JOGJA - Pekan komik dalam pameran Yogyakarta Komik Weeks 2024 yang diselenggarakan oleh Dinas Kebudayaan Kundha Kabudaya DIY di Langgeng Art Foundation. Kegiatan yang sudah dimulai sejak 11 Oktober dan akan berlangsung hingga 20 Oktober ini ternyata memiliki berbagai kegiatan.
Selain memamerkan 60 karya karya dari 30 karya pemenang lomba komik Kukuruyug #10 dan 30 karya dari seniman komik yang telah terkurasi. Ada juga rangkaian kegiatan yang menarik lainnya.
Beberapa rangkaian kegiatan yang ada dalam pekan komik Yogyakarta Komik Weeks 2024 tersebut di antaranya seperti, Bincang Komik-komik, Diskusi 'Superhero Fatigue', Launching komik Karya Indiria Maharsi, Bazar Komik, Pembacaan Komik, Melodi Komik, Seminar Komik, sastra, dan AI, Bincang komik 'Mengenal Lebih Dalam Sayuti Koboi Betawi', Coswalk, serta Cosplay Cabaret.
Projek Manager Yogyakarta Komik Weeks 2024 Yudha Sandy menjelaskan, berbagai kegiatan diselenggarakan setiap akhir pekan selama pameran berlangsung. Kegiatan itu terbuka untuk umum dan gratis. "Semua boleh ikut kegiatan itu, baik dari anak-anak sampai orang tua. Pokoknya yang mau ikut langsung datang saja," katanya, Sabtu (12/10).
Menurut Sandy berbagi kegiatan yang ada dalam pekan komik tersebut memiliki berbagai tujuan. Baik tujuan jangka pendek maupun jangka panjang.
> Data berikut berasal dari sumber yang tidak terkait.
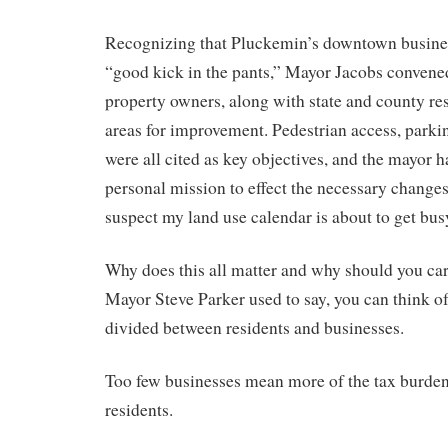
Recognizing that Pluckemin’s downtown busines
“good kick in the pants,” Mayor Jacobs convene
property owners, along with state and county res
areas for improvement. Pedestrian access, parki
were all cited as key objectives, and the mayor h
personal mission to effect the necessary change
suspect my land use calendar is about to get busy
Why does this all matter and why should you car
Mayor Steve Parker used to say, you can think of 
divided between residents and businesses.
Too few businesses mean more of the tax burden
residents.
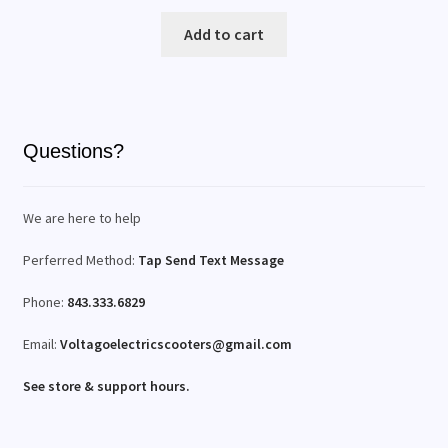
Add to cart
Questions?
We are here to help
Perferred Method:
Tap Send Text Message
Phone:
843.333.6829
Email:
Voltagoelectricscooters@gmail.com
See store & support hours.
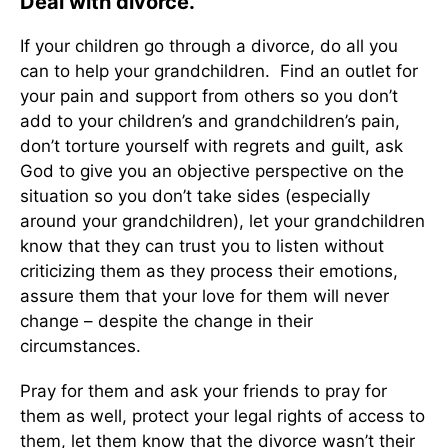
Deal with divorce.
If your children go through a divorce, do all you
can to help your grandchildren. Find an outlet for
your pain and support from others so you don’t
add to your children’s and grandchildren’s pain,
don’t torture yourself with regrets and guilt, ask
God to give you an objective perspective on the
situation so you don’t take sides (especially
around your grandchildren), let your grandchildren
know that they can trust you to listen without
criticizing them as they process their emotions,
assure them that your love for them will never
change – despite the change in their
circumstances.
Pray for them and ask your friends to pray for
them as well, protect your legal rights of access to
them, let them know that the divorce wasn’t their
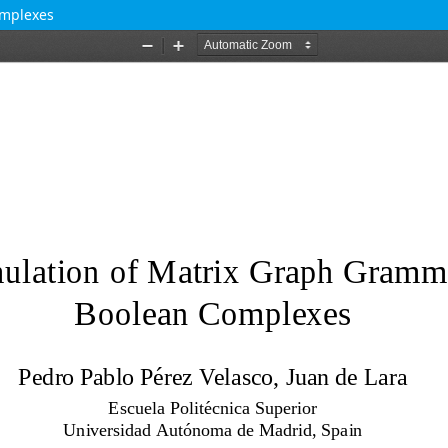
omplexes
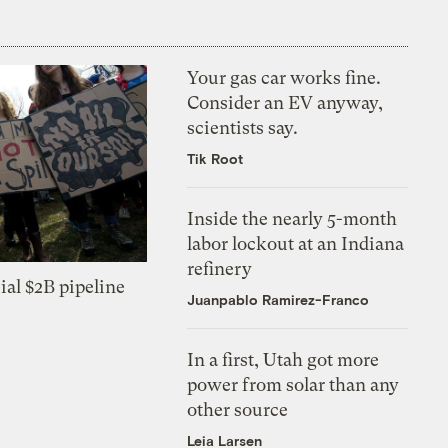
Your gas car works fine.
Consider an EV anyway,
scientists say.
Tik Root
Inside the nearly 5-month
labor lockout at an Indiana
refinery
ial $2B pipeline
Juanpablo Ramirez-Franco
In a first, Utah got more
power from solar than any
other source
Leia Larsen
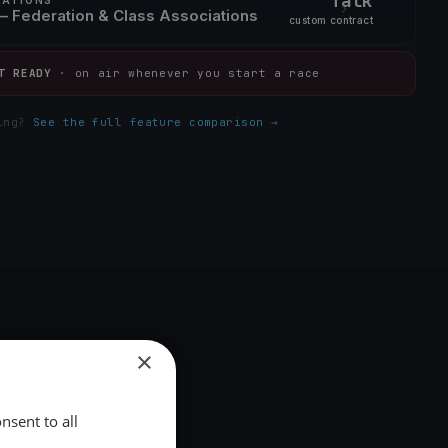
Talk
 Federation & Class Associations
custom contract
T READY
· on air whenever you start a race
ding?
See the full feature comparison →
×
nsent to all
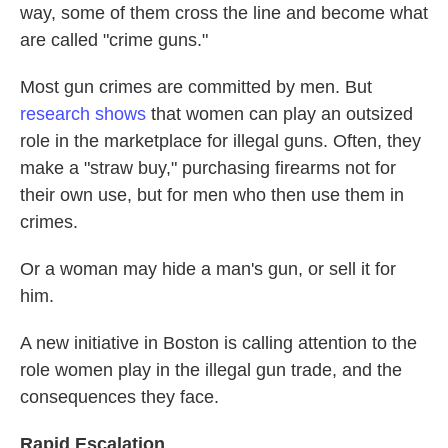
way, some of them cross the line and become what
are called "crime guns."
Most gun crimes are committed by men. But
research shows
that women can play an outsized
role in the marketplace for illegal guns. Often, they
make a "straw buy," purchasing firearms not for
their own use, but for men who then use them in
crimes.
Or a woman may hide a man's gun, or sell it for
him.
A new initiative in Boston is calling attention to the
role women play in the illegal gun trade, and the
consequences they face.
Rapid Escalation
Untuk tujuan jangka pendek, kegiatan itu diselenggarakan supaya iklim kreativitas di Jogja. Terutama di bidang komik, baik itu ilustrasi, game yang ada dekat-dekat dengan komik, dan film yang terinspirasi dari hal-hal komikal itu bisa semakin ramai digemari oleh masyarakat. "Kami ingin semakin banyak orang kreatif yang menggunakan bahasa komik untuk berekspresi dan semakin banyak karya yang berkualitas," ujarnya.
Baca Juga: Rayakan Warisan Budaya Tak Benda, Dinas Kebudayaan Yogyakarta Gelar Lomba Dakon
Sementara untuk tujuan jangka panjangnya, dapat memunculkan komikus-komikus baru dari Jogja.
Sehingga pekan komik Yogyakarta Komik Weeks 2024 ini dapat menjadi suatu wadah atau media untuk berekspresi semua orang. Baik wadah untuk berkumpul untuk bisa menambah teman. Dia dan teman-teman yang lain menyadari generasinya akan berganti. Selain itu, sejarah komik di Jogja panjang. Banyak komikus-komikus yang terkenal lahir dari Jogja. “Kalau bisa sejarah komikus di Jogja ini tidak terputus," tandasnya. (ayu/din).